A volcano is a vent at Earth's surface through which lava and gasses are erupted. Often, the material erupting from the vent piles up to form a mountain or hill.
Volcanoes occur in several types, depending on the geologic setting and the composition of magma forming the lava and releasing the gasses.
Volcanoes such as those on Hawaii are called shield volcanoes because their shape resembles a shield laid on the ground. Shield volcanoes are formed by the eruption of fluid-like lava that flows quickly.
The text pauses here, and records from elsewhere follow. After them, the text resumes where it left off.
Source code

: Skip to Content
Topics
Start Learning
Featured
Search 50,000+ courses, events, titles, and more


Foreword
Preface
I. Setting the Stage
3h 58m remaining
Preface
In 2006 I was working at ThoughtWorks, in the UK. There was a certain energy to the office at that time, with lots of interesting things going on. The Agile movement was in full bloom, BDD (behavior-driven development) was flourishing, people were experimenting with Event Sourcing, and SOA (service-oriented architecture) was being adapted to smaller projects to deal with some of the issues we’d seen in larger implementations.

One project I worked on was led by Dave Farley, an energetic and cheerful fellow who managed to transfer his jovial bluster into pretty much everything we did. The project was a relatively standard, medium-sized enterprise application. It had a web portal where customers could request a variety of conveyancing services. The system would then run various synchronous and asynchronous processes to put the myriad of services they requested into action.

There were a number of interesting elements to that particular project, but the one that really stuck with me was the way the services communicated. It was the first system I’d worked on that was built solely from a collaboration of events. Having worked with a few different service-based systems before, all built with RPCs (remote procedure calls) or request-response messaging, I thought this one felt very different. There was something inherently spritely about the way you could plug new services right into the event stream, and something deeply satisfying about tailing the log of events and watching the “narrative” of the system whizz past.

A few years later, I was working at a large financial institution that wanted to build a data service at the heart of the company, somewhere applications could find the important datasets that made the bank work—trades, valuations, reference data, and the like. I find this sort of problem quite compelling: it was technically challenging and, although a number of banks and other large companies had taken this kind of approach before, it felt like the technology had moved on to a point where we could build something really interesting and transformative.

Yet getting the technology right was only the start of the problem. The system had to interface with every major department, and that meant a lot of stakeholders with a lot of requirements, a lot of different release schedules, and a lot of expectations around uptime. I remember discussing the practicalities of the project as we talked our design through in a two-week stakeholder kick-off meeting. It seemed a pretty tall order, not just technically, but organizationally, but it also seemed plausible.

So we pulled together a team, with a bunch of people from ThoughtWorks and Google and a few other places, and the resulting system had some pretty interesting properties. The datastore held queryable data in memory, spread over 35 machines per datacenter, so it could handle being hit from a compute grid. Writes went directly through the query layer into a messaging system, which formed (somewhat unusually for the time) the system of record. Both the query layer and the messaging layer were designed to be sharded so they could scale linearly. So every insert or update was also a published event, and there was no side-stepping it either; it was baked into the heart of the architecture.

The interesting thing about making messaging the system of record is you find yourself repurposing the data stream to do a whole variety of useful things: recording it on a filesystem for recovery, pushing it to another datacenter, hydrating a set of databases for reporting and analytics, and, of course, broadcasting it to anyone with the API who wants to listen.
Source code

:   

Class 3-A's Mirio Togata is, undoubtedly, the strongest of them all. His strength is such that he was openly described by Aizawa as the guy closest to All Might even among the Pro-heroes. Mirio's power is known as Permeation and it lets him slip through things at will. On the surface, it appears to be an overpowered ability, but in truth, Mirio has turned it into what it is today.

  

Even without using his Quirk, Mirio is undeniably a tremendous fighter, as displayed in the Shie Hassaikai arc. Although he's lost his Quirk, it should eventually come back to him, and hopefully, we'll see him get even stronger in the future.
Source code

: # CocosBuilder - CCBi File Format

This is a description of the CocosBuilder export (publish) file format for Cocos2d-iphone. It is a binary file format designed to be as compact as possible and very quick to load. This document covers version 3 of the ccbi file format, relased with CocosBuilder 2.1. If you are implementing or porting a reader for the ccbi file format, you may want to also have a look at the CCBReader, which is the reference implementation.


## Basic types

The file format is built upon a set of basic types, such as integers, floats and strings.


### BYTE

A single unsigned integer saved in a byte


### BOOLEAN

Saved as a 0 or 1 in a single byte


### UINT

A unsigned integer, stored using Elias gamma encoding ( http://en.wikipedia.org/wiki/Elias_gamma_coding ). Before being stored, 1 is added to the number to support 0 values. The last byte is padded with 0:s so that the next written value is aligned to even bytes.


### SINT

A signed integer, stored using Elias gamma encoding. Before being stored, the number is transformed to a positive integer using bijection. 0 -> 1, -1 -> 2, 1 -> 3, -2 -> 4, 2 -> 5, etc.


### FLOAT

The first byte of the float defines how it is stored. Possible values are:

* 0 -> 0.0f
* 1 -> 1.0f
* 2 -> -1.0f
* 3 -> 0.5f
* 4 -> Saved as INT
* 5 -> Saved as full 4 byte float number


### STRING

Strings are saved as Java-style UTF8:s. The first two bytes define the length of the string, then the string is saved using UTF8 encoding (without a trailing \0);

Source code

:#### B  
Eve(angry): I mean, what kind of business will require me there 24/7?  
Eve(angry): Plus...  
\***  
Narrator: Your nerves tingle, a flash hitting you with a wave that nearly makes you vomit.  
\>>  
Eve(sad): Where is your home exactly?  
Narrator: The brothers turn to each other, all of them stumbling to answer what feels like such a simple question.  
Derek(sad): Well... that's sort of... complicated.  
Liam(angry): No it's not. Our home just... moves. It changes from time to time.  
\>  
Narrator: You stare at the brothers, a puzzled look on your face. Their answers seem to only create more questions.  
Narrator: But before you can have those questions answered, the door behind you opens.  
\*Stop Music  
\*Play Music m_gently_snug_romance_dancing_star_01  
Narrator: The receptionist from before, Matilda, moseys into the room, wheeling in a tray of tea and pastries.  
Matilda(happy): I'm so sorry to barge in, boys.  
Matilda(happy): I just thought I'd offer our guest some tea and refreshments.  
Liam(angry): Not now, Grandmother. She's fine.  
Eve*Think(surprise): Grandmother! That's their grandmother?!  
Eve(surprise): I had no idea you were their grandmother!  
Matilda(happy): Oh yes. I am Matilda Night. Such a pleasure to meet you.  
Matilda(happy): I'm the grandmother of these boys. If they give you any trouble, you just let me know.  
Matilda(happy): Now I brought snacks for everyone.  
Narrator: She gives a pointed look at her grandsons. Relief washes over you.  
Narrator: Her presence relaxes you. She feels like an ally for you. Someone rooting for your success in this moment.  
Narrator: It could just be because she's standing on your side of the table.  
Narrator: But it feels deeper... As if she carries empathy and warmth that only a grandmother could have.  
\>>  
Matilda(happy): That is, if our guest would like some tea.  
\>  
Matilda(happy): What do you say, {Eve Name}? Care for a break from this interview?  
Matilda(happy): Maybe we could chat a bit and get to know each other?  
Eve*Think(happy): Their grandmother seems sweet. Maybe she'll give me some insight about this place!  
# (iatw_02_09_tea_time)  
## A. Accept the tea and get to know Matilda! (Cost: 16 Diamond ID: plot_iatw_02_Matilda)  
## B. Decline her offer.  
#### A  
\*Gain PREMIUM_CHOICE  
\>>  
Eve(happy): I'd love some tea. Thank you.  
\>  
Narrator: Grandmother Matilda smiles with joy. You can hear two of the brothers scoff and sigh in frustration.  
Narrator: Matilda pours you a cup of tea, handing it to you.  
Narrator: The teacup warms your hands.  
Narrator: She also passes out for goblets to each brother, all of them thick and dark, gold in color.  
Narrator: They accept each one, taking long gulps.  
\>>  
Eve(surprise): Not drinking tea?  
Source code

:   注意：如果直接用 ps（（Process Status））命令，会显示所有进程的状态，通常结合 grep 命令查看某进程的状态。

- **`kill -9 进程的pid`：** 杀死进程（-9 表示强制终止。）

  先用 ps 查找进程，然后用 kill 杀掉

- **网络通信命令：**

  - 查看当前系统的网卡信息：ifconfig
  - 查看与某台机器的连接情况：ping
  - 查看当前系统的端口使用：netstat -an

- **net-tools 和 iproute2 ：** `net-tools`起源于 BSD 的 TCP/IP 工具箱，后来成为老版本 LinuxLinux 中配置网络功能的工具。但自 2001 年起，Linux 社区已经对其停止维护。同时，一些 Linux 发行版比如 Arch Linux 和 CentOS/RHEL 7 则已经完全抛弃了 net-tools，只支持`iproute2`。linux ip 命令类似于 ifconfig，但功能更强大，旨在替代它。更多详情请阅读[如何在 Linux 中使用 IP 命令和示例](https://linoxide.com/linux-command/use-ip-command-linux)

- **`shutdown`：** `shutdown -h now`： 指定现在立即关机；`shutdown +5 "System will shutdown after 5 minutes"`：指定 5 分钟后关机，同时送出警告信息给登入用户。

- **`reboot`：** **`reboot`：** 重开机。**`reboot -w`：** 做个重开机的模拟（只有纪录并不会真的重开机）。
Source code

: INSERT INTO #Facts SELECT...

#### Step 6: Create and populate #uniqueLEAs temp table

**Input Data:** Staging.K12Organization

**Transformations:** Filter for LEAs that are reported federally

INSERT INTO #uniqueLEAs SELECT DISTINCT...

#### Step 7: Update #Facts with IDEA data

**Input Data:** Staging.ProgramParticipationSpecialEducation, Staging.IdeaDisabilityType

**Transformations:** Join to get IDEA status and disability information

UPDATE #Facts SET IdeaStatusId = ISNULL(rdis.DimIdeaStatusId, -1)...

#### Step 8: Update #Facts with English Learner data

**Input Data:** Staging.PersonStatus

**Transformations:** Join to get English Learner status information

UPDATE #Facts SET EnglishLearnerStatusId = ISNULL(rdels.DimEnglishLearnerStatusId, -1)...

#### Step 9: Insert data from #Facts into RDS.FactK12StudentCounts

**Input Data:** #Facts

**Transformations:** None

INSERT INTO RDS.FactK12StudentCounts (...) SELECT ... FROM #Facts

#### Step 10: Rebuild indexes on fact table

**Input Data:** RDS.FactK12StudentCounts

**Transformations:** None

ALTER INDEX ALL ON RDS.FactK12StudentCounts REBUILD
Volcanoes such as Mount St. Helens in Washington are composite volcanoes and erupt explosively, seldom producing rapidly flowing liquid-like lava. They have steep flanks and are formed by aggregation of pyroclastic deposits.
The difference between volcano and eruptive styles is a consequence of the temperature and type of magma feeding the volcano. Magma rich in silica is more viscous. Viscosity is the measure of a material's resistance to flow. For example, water has a lower viscosity than maple syrup.
In a magma, abundant silica form chain-like molecules that increase viscosity. The lava erupted in Hawaii is basaltic in composition and thus has a relatively low viscosity. It also has little gaseous content that makes it less volatile. It normally erupts at a high temperature and flows quickly. In composite volcanoes such as the Cascades, the magma is rich in silica and volatile gases. The result is explosive potential.
The gases are held in the magma by the overlying rocks. Eventually the pressure builds and the top of the mountain can be blown away in a tremendous explosion that ejects ash clouds high into the atmosphere, creates pyroclastic flows down the mountain side, and can hurl rock bombs for miles.
The volcano type is directly related to the plate tectonic setting of a volcano. We will study the distribution of these features in later chapters.
Several other features that distinguish volcanic rocks and processes are: Cinder cones, formed by the ejection of basaltic lava; pumice is the rock formed by the fine-grained particles of ash; pillow basalts are formed when basaltic magma is erupted underwater and quickly quenched.